Nobel laureate Jody Williams called Kelly's 'national defense' claims "absurd" in a December 2009 Op-Ed published widely. "Could it really be true that the U.S. would remain outside one of the most inclusive and comprehensive treaties put together in the last 50 years?" asked Jody Williams, the Nobel laureate and co-founder of the International Campaign to Ban Landmines (ICBL), in a 2009 Op-Ed in the L.A. times. "I voted for Obama. I wanted to believe that his soaring rhetoric might actually be turned into a revival for the U.S. on issues of multilateralism, international humanitarian law and, of course, human rights. But at the moment, I'm quite disillusioned."

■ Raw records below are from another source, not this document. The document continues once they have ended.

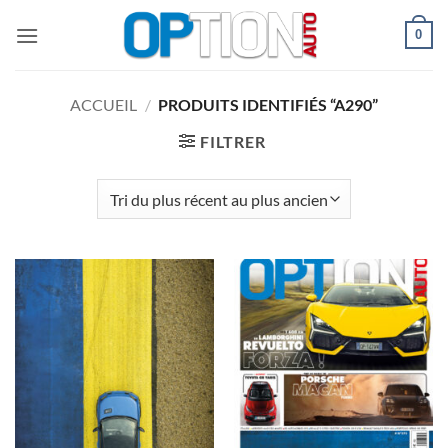
Passer
0
au
contenu
ACCUEIL
/
PRODUITS IDENTIFIÉS “A290”
FILTRER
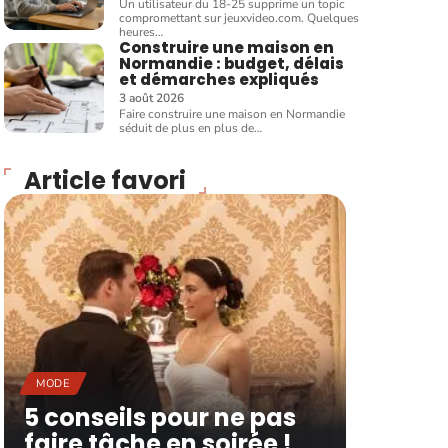
Un utilisateur du 18-25 supprime un topic
compromettant sur jeuxvideo.com. Quelques
heures
…
Construire une maison en
Normandie : budget, délais
et démarches expliqués
3 août 2026
Faire construire une maison en Normandie
séduit de plus en plus de
…
Article favori
MODE
5 conseils pour ne pas
faire tâche en soirée !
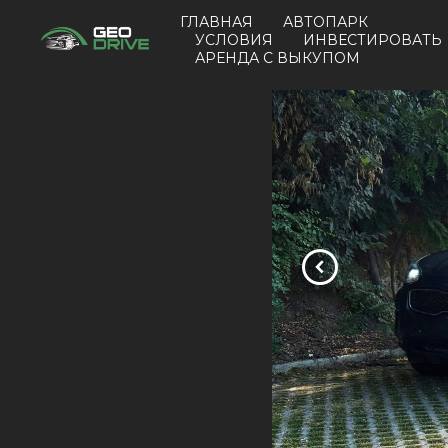
ГЛАВНАЯ
АВТОПАРК
УСЛОВИЯ
ИНВЕСТИРОВАТЬ
АРЕНДА С ВЫКУПОМ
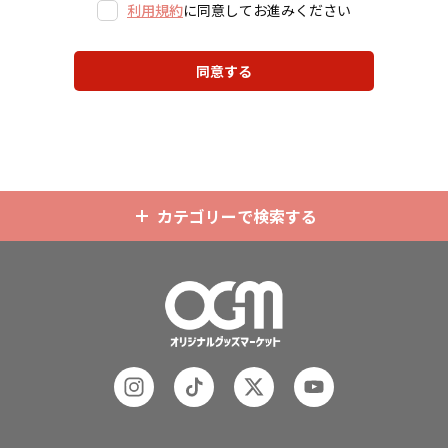
利用規約
に同意してお進みください
同意する
カテゴリーで検索する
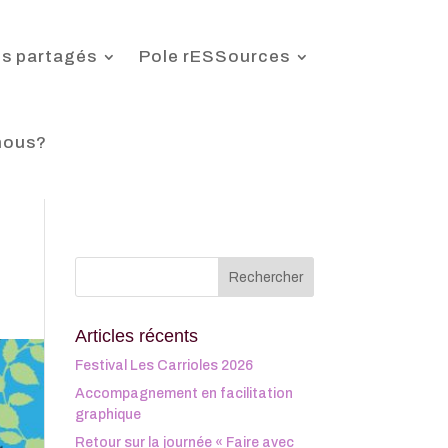
s partagés
Pole rESSources
nous?
Articles récents
Festival Les Carrioles 2026
Accompagnement en facilitation
graphique
Retour sur la journée « Faire avec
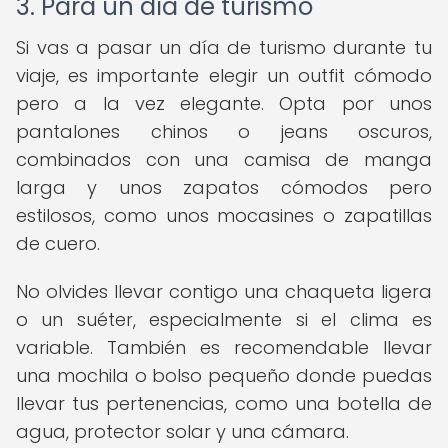
3. Para un día de turismo
Si vas a pasar un día de turismo durante tu
viaje, es importante elegir un outfit cómodo
pero a la vez elegante. Opta por unos
pantalones chinos o jeans oscuros,
combinados con una camisa de manga
larga y unos zapatos cómodos pero
estilosos, como unos mocasines o zapatillas
de cuero.
No olvides llevar contigo una chaqueta ligera
o un suéter, especialmente si el clima es
variable. También es recomendable llevar
una mochila o bolso pequeño donde puedas
llevar tus pertenencias, como una botella de
agua, protector solar y una cámara.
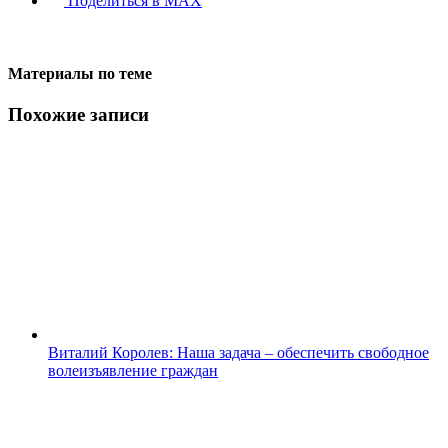
Поделиться в MAX
Материалы по теме
Похожие записи
Виталий Королев: Наша задача – обеспечить свободное
волеизъявление граждан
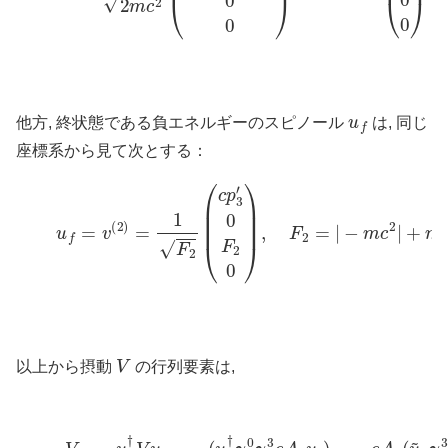
u
f
他方, 終状態である負エネルギーのスピノール
は, 同じ
座標系から見て次とする：
(9)
u
f
=
v
(
2
)
=
1
F
2
(
c
p
3
′
0
F
2
0
)
,
F
2
=
|
−
m
c
2
|
+
m
c
2
V
以上から摂動
の行列要素は,
V
f
i
=
u
f
†
V
u
i
=
−
(
u
f
†
γ
0
γ
3
e
A
z
(10)
u
i
)
=
=
−
−
e
2
A
m
z
(
c
u
2
~
e
f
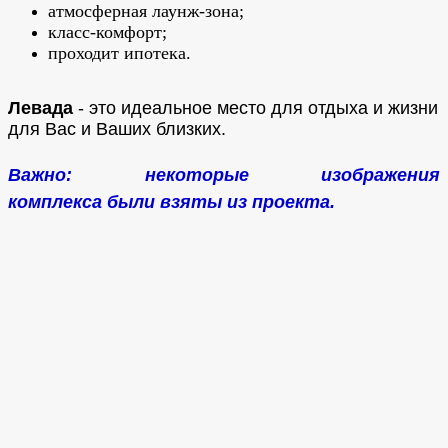
атмосферная лаунж-зона;
класс-комфорт;
проходит ипотека.
Левада
- это идеальное место для отдыха и жизни
для Вас и Ваших близких.
Важно: некоторые изображения
комплекса были взяты из проекта.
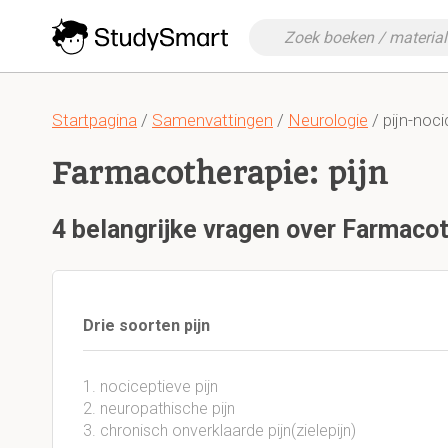
Startpagina
/
Samenvattingen
/
Neurologie
/ pijn-noci
Farmacotherapie: pijn
4 belangrijke vragen over Farmacot
Drie soorten pijn
1. nociceptieve pijn
2. neuropathische pijn
3. chronisch onverklaarde pijn(zielepijn)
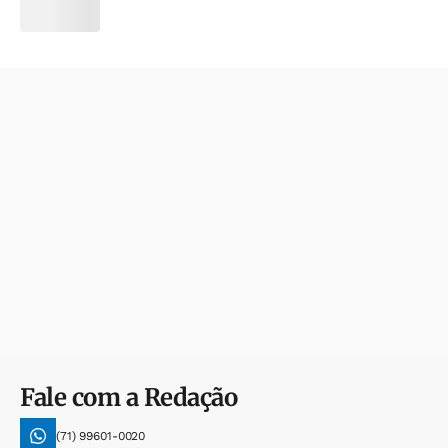
Fale com a Redação
(71) 99601-0020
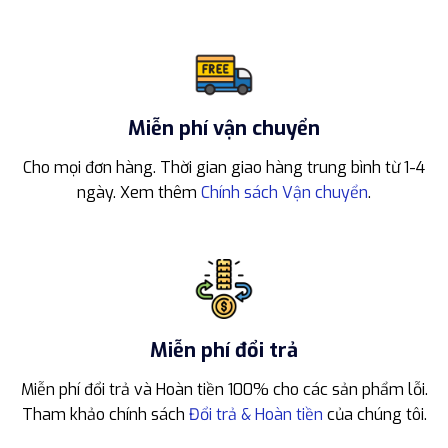
Miễn phí vận chuyển
Cho mọi đơn hàng. Thời gian giao hàng trung bình từ 1-4
ngày. Xem thêm
Chính sách Vận chuyển
.
Miễn phí đổi trả
Miễn phí đổi trả và Hoàn tiền 100% cho các sản phẩm lỗi.
Tham khảo chính sách
Đổi trả & Hoàn tiền
của chúng tôi.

Exact figures are considered next-to-impossible to record on mine-related casualties. The Landmine and Cluster Munitions Monitor, the research and monitoring wing of the ICBL, (www.the-monitor.org) identified 3,956 casualties worldwide in 2009 due to mines, victim-activated IED's (improvised explosive devices), cluster munitions remnants, and other war-remnants in 64 nations. 70% of these casualties were civilians. Afghanistan has the highest number of such casualties.

“A never-ending review with no announced outcome is not a satisfactory
response to the innocent survivors and mine impacted communities that are waiting for the
U.S. to finally join the treaty and ban landmines once and for all", said Zach Hudson, the Coordinator of the United States Campaign to Ban Landmines (USCBL.ORG), in a March 2012 press release. "The administration needs to submit the treaty to the Senate for its consent or explain its rationale for continuing the Bush- era policy of near isolation in remaining outside the convention”.

The issue, perhaps overlooked among mainstream U.S. public, nevertheless remains a global hazard for civilians around the world. Former F.B.I. director Robert Mueller, visiting Burma, relays the following narrative: "“I asked a Burmese why women, after centuries of following their men, now walk ahead. He said there were many unexploded land mines since the war.”

Lt. General Robert G. Gard, a former commander of US troops in Korea, had this message for President Obama:

"As a commander of U.S. troops in combat in Korea and Vietnam, I did not allow my soldiers to use anti-personnel landmines because I believed them to be a net liability. As President Obama seeks to repair America's reputation abroad, advocating U.S. adherence to the mine ban treaty would be a low-cost, meaningful gesture of diplomatic goodwill with both humanitarian and practical benefits. U.S. participation would almost certainly aid efforts to universalize the treaty by increasing pressure on other hold-out nations like China and Russia." (Huffington Post, March 18, 2009).